[Opening RECORDS FOR THIS TASK section]

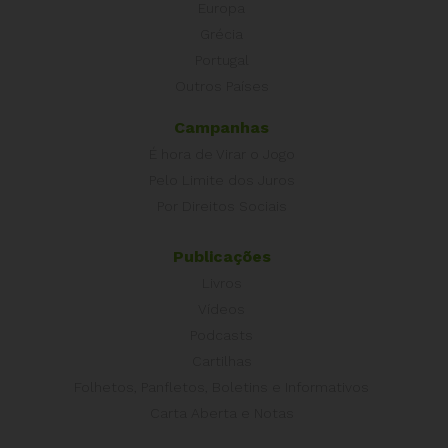
Europa
Grécia
Portugal
Outros Países
Campanhas
É hora de Virar o Jogo
Pelo Limite dos Juros
Por Direitos Sociais
Publicações
Livros
Vídeos
Podcasts
Cartilhas
Folhetos, Panfletos, Boletins e Informativos
Carta Aberta e Notas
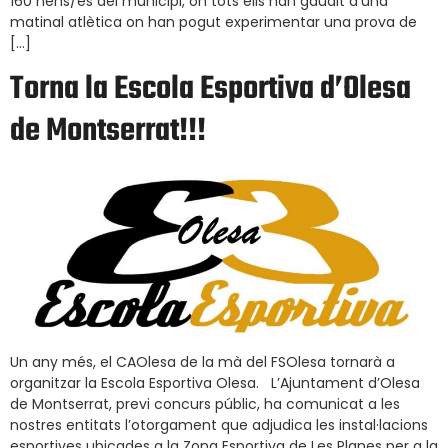
160 nens/es del municipi, on tots ells han gaudit d’una
matinal atlètica on han pogut experimentar una prova de
[…]
Torna la Escola Esportiva d’Olesa
de Montserrat!!!
Un any més, el CAOlesa de la mà del FSOlesa tornarà a
organitzar la Escola Esportiva Olesa. L’Ajuntament d’Olesa
de Montserrat, previ concurs públic, ha comunicat a les
nostres entitats l’otorgament que adjudica les instal·lacions
esportives ubicades a la Zona Esportiva de Les Planes per a la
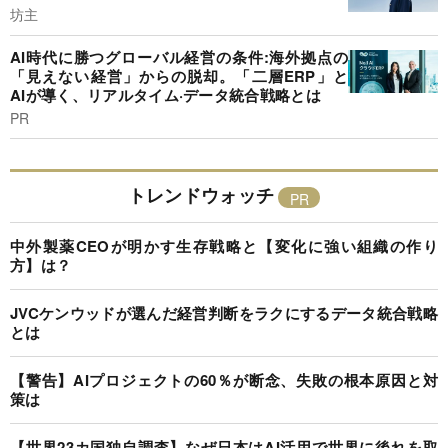
坊主
AI時代に勝つグローバル経営の条件:海外拠点の
「見えない経営」からの脱却。「二層ERP」と
AIが導く、リアルタイム·データ統合戦略とは
PR
トレンドウォッチ
中外製薬CEOが明かす生存戦略と【変化に強い組織の作り
方】は？
JVCケンウッドが選んだ経営判断をラクにするデータ統合戦略
とは
【警告】AIプロジェクトの60％が断念、失敗の根本原因と対
策は
【世界23カ国独自調査】なぜ日本はAI活用で世界に後れを取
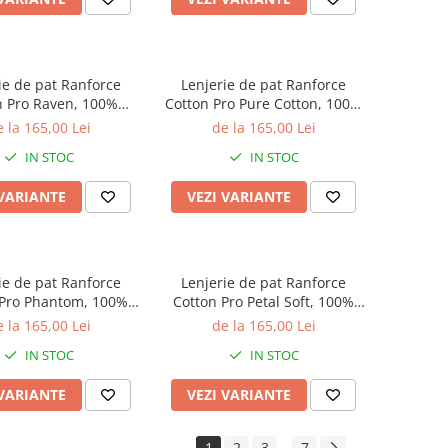
ie de pat Ranforce
Lenjerie de pat Ranforce
n Pro Raven, 100%
Cotton Pro Pure Cotton, 100%
c, verde salvie,
bumbac, rosu inchis,
 la 165,00 Lei
de la 165,00 Lei
meu floral botanic
imprimeu floral
IN STOC
IN STOC
 VARIANTE
VEZI VARIANTE
ie de pat Ranforce
Lenjerie de pat Ranforce
 Pro Phantom, 100%
Cotton Pro Petal Soft, 100%
c, galben mustar,
bumbac, alb, imprimeu floral
 la 165,00 Lei
de la 165,00 Lei
rimeu geometric
delicat
IN STOC
IN STOC
 VARIANTE
VEZI VARIANTE
1
2
3
7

[Closing RECORDS FOR THIS TASK section]

TASK STATEMENT> Using the entries above, state the number of lines that include "Escola". Add nothing else.

ANSWER BOX> 2